### Directions for this task
Please restate the records that follow word for word, omitting any images.

Input data Start Marker

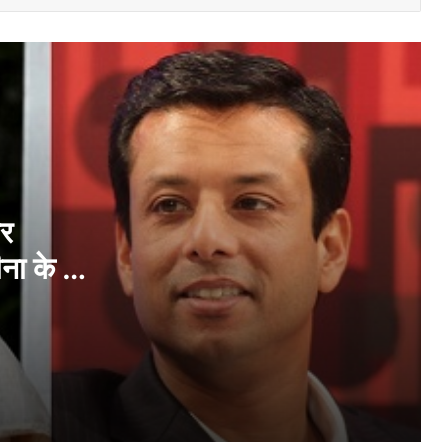
‘ईरान नहीं चाहता हमला, अब परमाणु समझौते पर
फैसला लेने का समय’, डोनाल्ड ट्रंप का बड़ा बयान
सत्ता से बेदखल होने के बाद पहली बार दुनिया के
सामने आएंगी शेख हसीना, बताएंगी आगे का प्लान!
ईरान पर नए हमले की तैयारी कर रहा है अमेरिका?
WSJ की रिपोर्ट में किया गया बड़ा दावा…
और
ा के बेटे
अमेरिका-ईरान की जंग में अबतक कितने भारतीयों ने
गंवाई जान? सरकार ने बताया हर देश का आंकड़ा;
देखें लिस्ट
रूस ने यूक्रेन की राजधानी कीव समेत कई शहरों को
दहलाया, मिसाइलों से किया हमला, जेलेंस्की ने पहले
ही जताया था डर
‘कोई तय नहीं करेगा कि अमेरिका क्या बेचेगा’, F-35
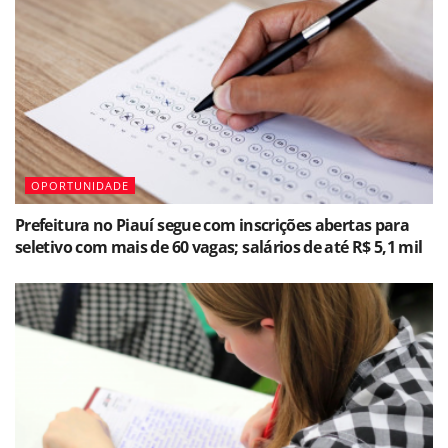
OPORTUNIDADE
Prefeitura no Piauí segue com inscrições abertas para
seletivo com mais de 60 vagas; salários de até R$ 5,1 mil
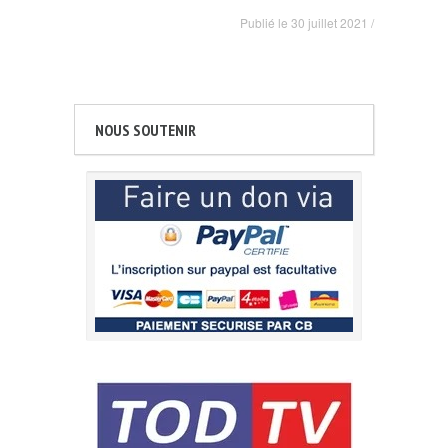
Publié le
30 juillet 2021
/
NOUS SOUTENIR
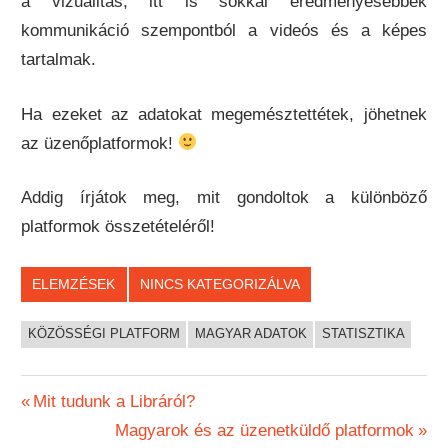
a vizualitás, itt is sokkal eredményesebbek
kommunikáció szempontból a videós és a képes
tartalmak.
Ha ezeket az adatokat megemésztettétek, jöhetnek
az üzenőplatformok!
Addig írjátok meg, mit gondoltok a különböző
platformok összetételéről!
ELEMZÉSEK
NINCS KATEGORIZÁLVA
KÖZÖSSÉGI PLATFORM
MAGYAR ADATOK
STATISZTIKA
Bejegyzés
Previous
Mit tudunk a Libráról?
Post:
Next
Magyarok és az üzenetküldő platformok
navigáció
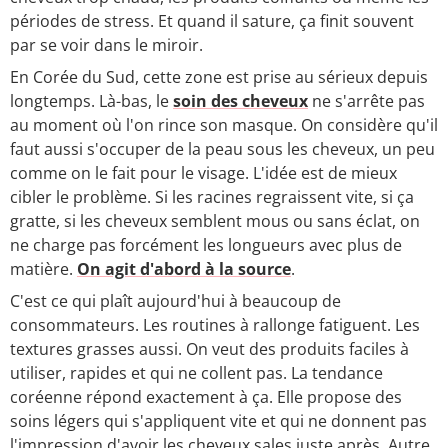
périodes de stress. Et quand il sature, ça finit souvent
par se voir dans le miroir.
En Corée du Sud, cette zone est prise au sérieux depuis
longtemps. Là-bas, le
soin des cheveux
ne s'arrête pas
au moment où l'on rince son masque. On considère qu'il
faut aussi s'occuper de la peau sous les cheveux, un peu
comme on le fait pour le visage. L'idée est de mieux
cibler le problème. Si les racines regraissent vite, si ça
gratte, si les cheveux semblent mous ou sans éclat, on
ne charge pas forcément les longueurs avec plus de
matière.
On agit d'abord à la source
.
C'est ce qui plaît aujourd'hui à beaucoup de
consommateurs. Les routines à rallonge fatiguent. Les
textures grasses aussi. On veut des produits faciles à
utiliser, rapides et qui ne collent pas. La tendance
coréenne répond exactement à ça. Elle propose des
soins légers qui s'appliquent vite et qui ne donnent pas
l'impression d'avoir les cheveux sales juste après. Autre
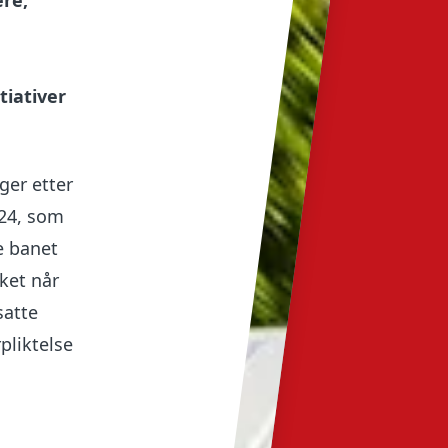
ere,
tiativer
lger etter
024, som
e banet
ket når
satte
pliktelse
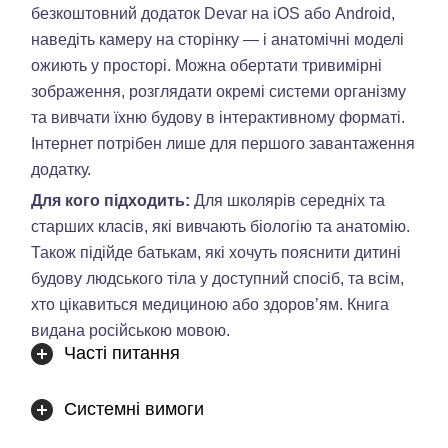
безкоштовний додаток Devar на iOS або Android,
наведіть камеру на сторінку — і анатомічні моделі
ожиють у просторі. Можна обертати тривимірні
зображення, розглядати окремі системи організму
та вивчати їхню будову в інтерактивному форматі.
Інтернет потрібен лише для першого завантаження
додатку.
Для кого підходить:
Для школярів середніх та
старших класів, які вивчають біологію та анатомію.
Також підійде батькам, які хочуть пояснити дитині
будову людського тіла у доступний спосіб, та всім,
хто цікавиться медициною або здоров’ям. Книга
видана російською мовою.
Часті питання
Системні вимоги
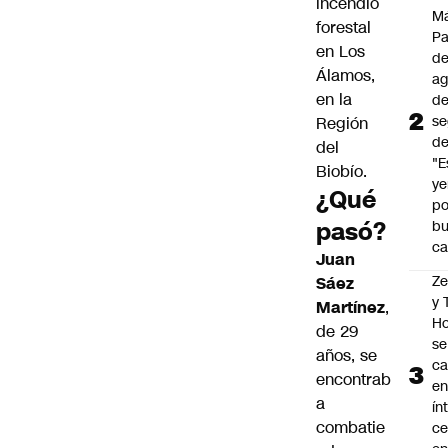
incendio
M
forestal
P
en Los
de
Álamos,
a
en la
d
se
Región
de
del
"E
Biobío
.
y
¿Qué
po
pasó?
b
ca
Juan
Z
Sáez
y
Martínez
,
Ho
de 29
se
años, se
c
encontrab
en
a
ín
combatie
ce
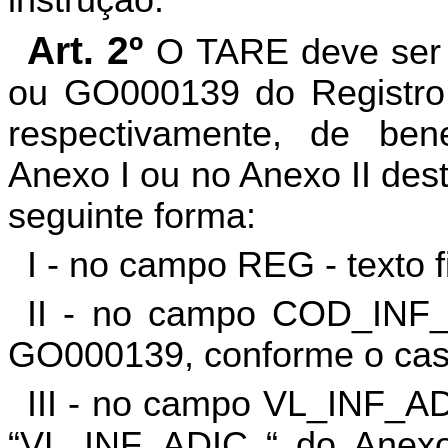
instrução.
Art. 2º
O TARE deve ser
ou GO000139 do Registro
respectivamente, de bene
Anexo I ou no Anexo II des
seguinte forma:
I - no campo REG - texto 
II - no campo COD_INF
GO000139, conforme o cas
III - no campo VL_INF_AD
“VL_INF_ADIC “ do Anexo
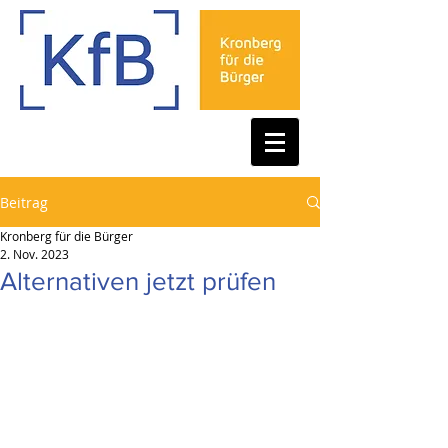
Beitrag
Kronberg für die Bürger
2. Nov. 2023
Alternativen jetzt prüfen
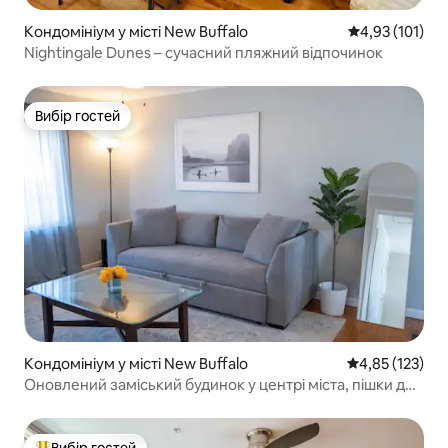
Кондомініум у місті New Buffalo
Середня оцінка
4,93 (101)
Nightingale Dunes – сучасний пляжний відпочинок
Вибір гостей
Вибір гостей
Кондомініум у місті New Buffalo
Середня оцінка
4,85 (123)
Оновлений заміський будинок у центрі міста, пішки до
пляжу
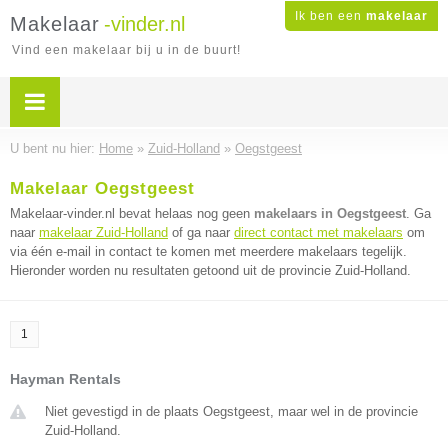
Ik ben een
makelaar
Makelaar
-vinder.nl
Vind een makelaar bij u in de buurt!
U bent nu hier:
Home
»
Zuid-Holland
»
Oegstgeest
Makelaar Oegstgeest
Makelaar-vinder.nl bevat helaas nog geen
makelaars in Oegstgeest
. Ga
naar
makelaar Zuid-Holland
of ga naar
direct contact met makelaars
om
via één e-mail in contact te komen met meerdere makelaars tegelijk.
Hieronder worden nu resultaten getoond uit de provincie Zuid-Holland.
1
Hayman Rentals
Niet gevestigd in de plaats Oegstgeest, maar wel in de provincie
Zuid-Holland.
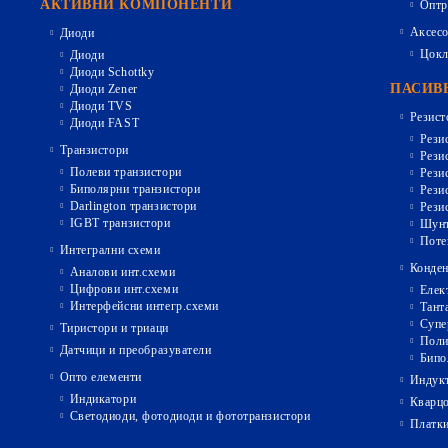
АКТИВНИ КОМПОНЕНТИ
Оптр
Аксесо
Диоди
Цокл
Диоди
Диоди Schottky
ПАСИВ
Диоди Zener
Диоди TVS
Резист
Диоди FAST
Рези
Транзистори
Рези
Полеви транзистори
Рези
Биполярни транзистори
Рези
Darlington транзистори
Рези
IGBT транзистори
Шунт
Поте
Интегрални схеми
Конден
Аналови инт.схеми
Цифрови инт.схеми
Елек
Интерфейсни интегр.схеми
Тант
Супе
Тиристори и триаци
Поли
Датчици и преобразуватели
Бипо
Опто елементи
Индукт
Индикатори
Кварц
Светодиоди, фотодиоди и фототранзистори
Платк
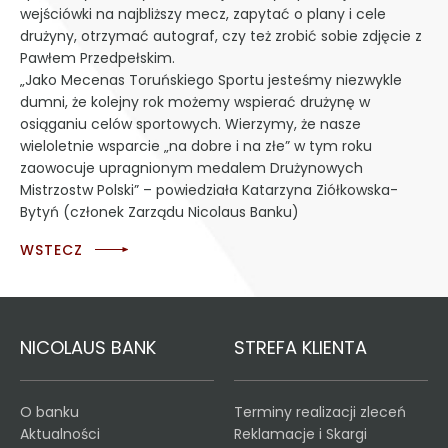
wejściówki na najbliższy mecz, zapytać o plany i cele
drużyny, otrzymać autograf, czy też zrobić sobie zdjęcie z
Pawłem Przedpełskim.
„Jako Mecenas Toruńskiego Sportu jesteśmy niezwykle
dumni, że kolejny rok możemy wspierać drużynę w
osiąganiu celów sportowych. Wierzymy, że nasze
wieloletnie wsparcie „na dobre i na złe” w tym roku
zaowocuje upragnionym medalem Drużynowych
Mistrzostw Polski” – powiedziała Katarzyna Ziółkowska-
Bytyń (członek Zarządu Nicolaus Banku)
WSTECZ
NICOLAUS BANK
STREFA KLIENTA
O banku
Terminy realizacji zleceń
Aktualności
Reklamacje i Skargi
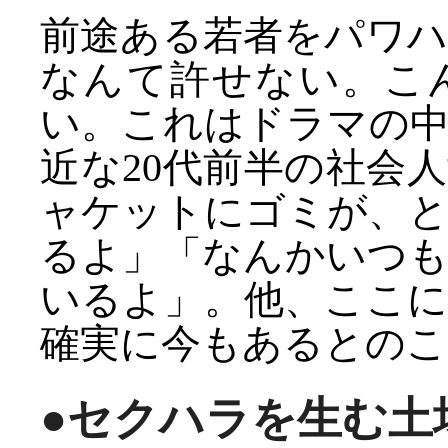
前途ある若者をパワ
なんて許せない。こ
い。これはドラマの
近な20代前半の社会
ャケットにゴミが、
るよ」「なんかいつ
いるよ」。他、ここ
確実に今もあるとのこ
●セクハラを生む土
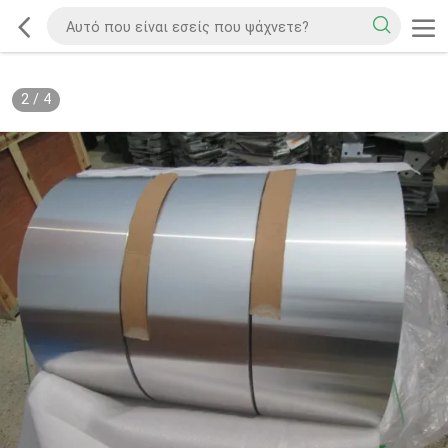
2
/
4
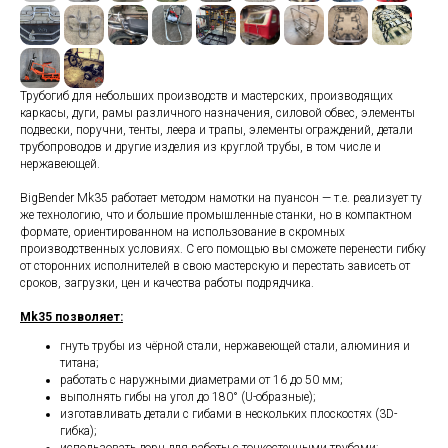
Трубогиб для небольших производств и мастерских, производящих
каркасы, дуги, рамы различного назначения, силовой обвес, элементы
подвески, поручни, тенты, леера и трапы, элементы ограждений, детали
трубопроводов и другие изделия из круглой трубы, в том числе и
нержавеющей.
BigBender Mk35 работает методом намотки на пуансон — т.е. реализует ту
же технологию, что и большие промышленные станки, но в компактном
формате, ориентированном на использование в скромных
производственных условиях. С его помощью вы сможете перенести гибку
от сторонних исполнителей в свою мастерскую и перестать зависеть от
сроков, загрузки, цен и качества работы подрядчика.
Mk35 позволяет:
гнуть трубы из чёрной стали, нержавеющей стали, алюминия и
титана;
работать с наружными диаметрами от 16 до 50 мм;
выполнять гибы на угол до 180° (U-образные);
изготавливать детали с гибами в нескольких плоскостях (3D-
гибка);
использовать дорн для работы с тонкостенными трубами;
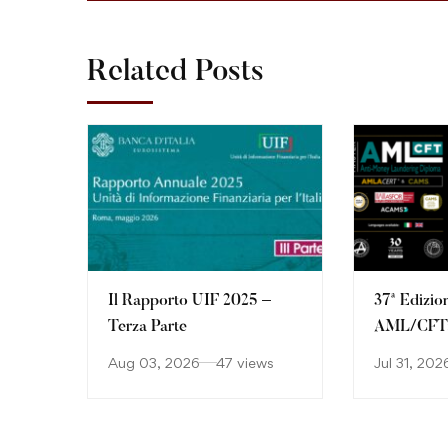
Related Posts
Il Rapporto UIF 2025 –
37ª Edizio
Terza Parte
AML/CFT: 
continuan
Aug 03, 2026
47 views
Jul 31, 202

Input data End Marker

### Problem solution
‘ईरान नहीं चाहता हमला, अब परमाणु समझौते पर
फैसला लेने का समय’, डोनाल्ड ट्रंप का बड़ा बयान
सत्ता से बेदखल होने के बाद पहली बार दुनिया के
सामने आएंगी शेख हसीना, बताएंगी आगे का प्लान!
ईरान पर नए हमले की तैयारी कर रहा है अमेरिका?
WSJ की रिपोर्ट में किया गया बड़ा दावा…
और
ा के बेटे
अमेरिका-ईरान की जंग में अबतक कितने भारतीयों ने
गंवाई जान? सरकार ने बताया हर देश का आंकड़ा;
देखें लिस्ट
रूस ने यूक्रेन की राजधानी कीव समेत कई शहरों को
दहलाया, मिसाइलों से किया हमला, जेलेंस्की ने पहले
ही जताया था डर
‘कोई तय नहीं करेगा कि अमेरिका क्या बेचेगा’, F-35
OPORTUNIDADE
Prefeitura no Piauí segue com inscrições abertas para
seletivo com mais de 60 vagas; salários de até R$ 5,1 mil
Publié le
30 juillet 2021
/
NOUS SOUTENIR
a vizualitás, itt is sokkal eredményesebbek
kommunikáció szempontból a videós és a képes
tartalmak.
Ha ezeket az adatokat megemésztettétek, jöhetnek
az üzenőplatformok!
Addig írjátok meg, mit gondoltok a különböző
platformok összetételéről!
ELEMZÉSEK
NINCS KATEGORIZÁLVA
KÖZÖSSÉGI PLATFORM
MAGYAR ADATOK
STATISZTIKA
Bejegyzés
Previous
Mit tudunk a Libráról?
Post:
Next
Magyarok és az üzenetküldő platformok
navigáció
périodes de stress. Et quand il sature, ça finit souvent
par se voir dans le miroir.
En Corée du Sud, cette zone est prise au sérieux depuis
longtemps. Là-bas, le
soin des cheveux
ne s'arrête pas
au moment où l'on rince son masque. On considère qu'il
faut aussi s'occuper de la peau sous les cheveux, un peu
comme on le fait pour le visage. L'idée est de mieux
cibler le problème. Si les racines regraissent vite, si ça
gratte, si les cheveux semblent mous ou sans éclat, on
ne charge pas forcément les longueurs avec plus de
matière.
On agit d'abord à la source
.
C'est ce qui plaît aujourd'hui à beaucoup de
consommateurs. Les routines à rallonge fatiguent. Les
textures grasses aussi. On veut des produits faciles à
utiliser, rapides et qui ne collent pas. La tendance
coréenne répond exactement à ça. Elle propose des
soins légers qui s'appliquent vite et qui ne donnent pas
l'impression d'avoir les cheveux sales juste après. Autre
ere,
tiativer
lger etter
024, som
e banet
ket når
satte
pliktelse
безкоштовний додаток Devar на iOS або Android,
наведіть камеру на сторінку — і анатомічні моделі
ожиють у просторі. Можна обертати тривимірні
зображення, розглядати окремі системи організму
та вивчати їхню будову в інтерактивному форматі.
Інтернет потрібен лише для першого завантаження
додатку.
Для кого підходить:
Для школярів середніх та
старших класів, які вивчають біологію та анатомію.
Також підійде батькам, які хочуть пояснити дитині
будову людського тіла у доступний спосіб, та всім,
хто цікавиться медициною або здоров’ям. Книга
видана російською мовою.
Часті питання
Системні вимоги
incendio
M
forestal
P
en Los
de
Álamos,
a
en la
d
se
Región
de
del
"E
Biobío
.
y
¿Qué
po
pasó?
b
ca
Juan
Z
Sáez
y
Martínez
,
Ho
de 29
se
años, se
c
encontrab
en
a
ín
combatie
ce
instrução.
Art. 2º
O TARE deve ser
ou GO000139 do Registro
respectivamente, de bene
Anexo I ou no Anexo II des
seguinte forma:
I - no campo REG - texto 
II - no campo COD_INF
GO000139, conforme o cas
III - no campo VL_INF_AD
“VL_INF_ADIC “ do Anexo
Beitrag
Kronberg für die Bürger
2. Nov. 2023
Alternativen jetzt prüfen
Кондомініум у місті New Buffalo
Середня оцінка
4,93 (101)
Nightingale Dunes – сучасний пляжний відпочинок
Вибір гостей
Вибір гостей
Кондомініум у місті New Buffalo
Середня оцінка
4,85 (123)
Оновлений заміський будинок у центрі міста, пішки до
пляжу
Ik ben een
makelaar
Makelaar
-vinder.nl
Vind een makelaar bij u in de buurt!
U bent nu hier:
Home
»
Zuid-Holland
»
Oegstgeest
Makelaar Oegstgeest
Makelaar-vinder.nl bevat helaas nog geen
makelaars in Oegstgeest
. Ga
naar
makelaar Zuid-Holland
of ga naar
direct contact met makelaars
om
via één e-mail in contact te komen met meerdere makelaars tegelijk.
Hieronder worden nu resultaten getoond uit de provincie Zuid-Holland.
1
Hayman Rentals
Niet gevestigd in de plaats Oegstgeest, maar wel in de provincie
Zuid-Holland.
АКТИВНИ КОМПОНЕНТИ
Оптр
Аксесо
Диоди
Цокл
Диоди
Диоди Schottky
ПАСИВ
Диоди Zener
Диоди TVS
Резист
Диоди FAST
Рези
Транзистори
Рези
Полеви транзистори
Рези
Биполярни транзистори
Рези
Darlington транзистори
Рези
IGBT транзистори
Шунт
Поте
Интегрални схеми
Конден
Аналови инт.схеми
Цифрови инт.схеми
Елек
Интерфейсни интегр.схеми
Тант
Супе
Тиристори и триаци
Поли
Датчици и преобразуватели
Бипо
Опто елементи
Индукт
Индикатори
Кварц
Светодиоди, фотодиоди и фототранзистори
Платк
wejściówki na najbliższy mecz, zapytać o plany i cele
drużyny, otrzymać autograf, czy też zrobić sobie zdjęcie z
Pawłem Przedpełskim.
„Jako Mecenas Toruńskiego Sportu jesteśmy niezwykle
dumni, że kolejny rok możemy wspierać drużynę w
osiąganiu celów sportowych. Wierzymy, że nasze
wieloletnie wsparcie „na dobre i na złe” w tym roku
zaowocuje upragnionym medalem Drużynowych
Mistrzostw Polski” – powiedziała Katarzyna Ziółkowska-
Bytyń (członek Zarządu Nicolaus Banku)
WSTECZ
NICOLAUS BANK
STREFA KLIENTA
O banku
Terminy realizacji zleceń
Aktualności
Reklamacje i Skargi
前途ある若者をパワ
なんて許せない。こ
い。これはドラマの
近な20代前半の社会
ャケットにゴミが、
るよ」「なんかいつ
いるよ」。他、ここ
確実に今もあるとのこ
●セクハラを生む土
2
/
4
Трубогиб для небольших производств и мастерских, производящих
каркасы, дуги, рамы различного назначения, силовой обвес, элементы
подвески, поручни, тенты, леера и трапы, элементы ограждений, детали
трубопроводов и другие изделия из круглой трубы, в том числе и
нержавеющей.
BigBender Mk35 работает методом намотки на пуансон — т.е. реализует ту
же технологию, что и большие промышленные станки, но в компактном
формате, ориентированном на использование в скромных
производственных условиях. С его помощью вы сможете перенести гибку
от сторонних исполнителей в свою мастерскую и перестать зависеть от
сроков, загрузки, цен и качества работы подрядчика.
Mk35 позволяет:
гнуть трубы из чёрной стали, нержавеющей стали, алюминия и
титана;
работать с наружными диаметрами от 16 до 50 мм;
выполнять гибы на угол до 180° (U-образные);
изготавливать детали с гибами в нескольких плоскостях (3D-
гибка);
использовать дорн для работы с тонкостенными трубами;
Related Posts
Il Rapporto UIF 2025 –
37ª Edizio
Terza Parte
AML/CFT: 
continuan
Aug 03, 2026
47 views
Jul 31, 202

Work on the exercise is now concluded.